To do:
1. Repeat the part of the causal discovery research profile between "I am a Ph.D." and "Interventions (NeurIPS 2025)", inclusive, word for word.
2. Carry on the causal discovery research profile from the point where it stops.

Document segment:

I am a Ph.D. student in Computer Science at Johns Hopkins University, advised by Professor Murat Kocaoglu. I transferred from Purdue ECE with my advisor in 2025. My research centers on causal inference and causal discovery.
Find me:
Characterization and Learning of Causal Graphs from Hard Interventions (NeurIPS 2025)
A fundamental challenge in the empirical sciences involves uncovering causal structure through observation and experimentation. Causal discovery entails linking the conditional independence (CI) invariances in observational data to their corresponding graphical constraints via d-separation. In this paper, we consider a general setting where we have access to data from multiple experimental distributions resulting from hard interventions, as well as potentially from an observational distribution. By comparing different interventional distributions, we propose a set of graphical constraints that are fundamentally linked to Pearl's do-calculus within the framework of hard interventions. These graphical constraints associate each graphical structure with a set of interventional distributions that are consistent with the rules of do-calculus. We characterize the interventional equivalence class of causal graphs with latent variables and introduce a graphical representation that can be used to determine whether two causal graphs are interventionally equivalent, i.e., whether they are associated with the same family of hard interventional distributions, where the elements of the family are indistinguishable using the invariances from do-calculus. We also propose a learning algorithm to integrate multiple datasets from hard interventions, introducing new orientation rules. The learning objective is a tuple of augmented graphs which entails a set of causal graphs. We also prove the soundness of the proposed algorithm.
Sample Efficient Bayesian Learning of Causal Graphs from Interventions (NeurIPS 2024)

Collected data
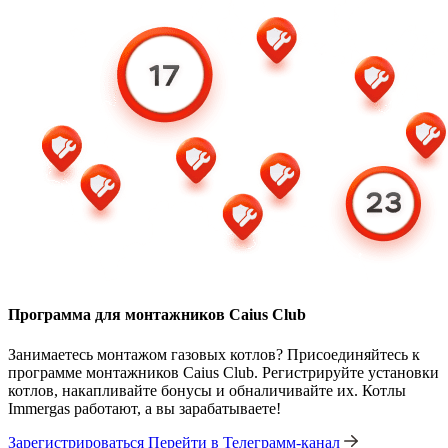
Программа для монтажников Caius Club
Занимаетесь монтажом газовых котлов? Присоединяйтесь к
программе монтажников Caius Club. Регистрируйте установки
котлов, накапливайте бонусы и обналичивайте их. Котлы
Immergas работают, а вы зарабатываете!
Зарегистрироваться
Перейти в Телеграмм-канал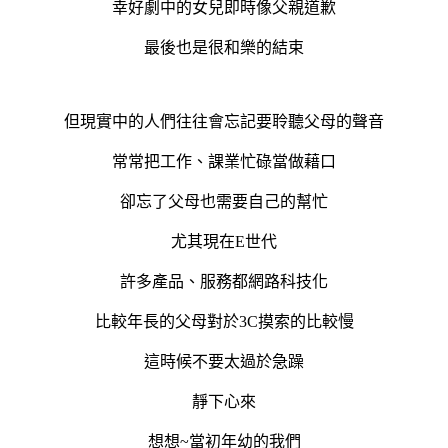
幸好劇中的女兒即時像父親道歉
最後也是很和樂的結束
但現實中的人們往往會忘記要聆聽父母的聲音
常常把工作、課業忙碌當做藉口
卻忘了父母也需要自己的幫忙
尤其現在E世代
許多產品、服務都網路科技化
比較年長的父母對於3C摸索的比較慢
這時候不要太過於急躁
靜下心來
想想~當初年幼的我們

Your responses:
1.
I am a Ph.D. student in Computer Science at Johns Hopkins University, advised by Professor Murat Kocaoglu. I transferred from Purdue ECE with my advisor in 2025. My research centers on causal inference and causal discovery.
Find me:
Characterization and Learning of Causal Graphs from Hard Interventions (NeurIPS 2025)

2.
Causal discovery is a fundamental problem with applications spanning various areas in science and engineering. It is well understood that solely using observational data, one can only orient the causal graph up to its Markov equivalence class, necessitating interventional data to learn the complete causal graph. Most works in the literature design causal discovery policies with perfect interventions, i.e., they have access to infinite interventional samples. This study considers a Bayesian approach for learning causal graphs with limited interventional samples, mirroring real-world scenarios where such samples are usually costly to obtain. By leveraging the recent result on uniform DAG sampling in polynomial time, we can efficiently enumerate all the cut configurations and their corresponding interventional distributions of a target set, and further track their posteriors. Given any number of interventional samples, our proposed algorithm randomly intervenes on a set of target vertices that cut all the edges in the graph and returns a causal graph according to the posterior of each target set. When the number of interventional samples is large enough, we show theoretically that our proposed algorithm will return the true causal graph with high probability. We compare our algorithm against various baseline methods on simulated datasets, demonstrating its superior accuracy measured by the structural Hamming distance between the learned DAG and the ground truth. Additionally, we present a case study showing how this algorithm could be modified to answer more general causal questions without learning the whole graph.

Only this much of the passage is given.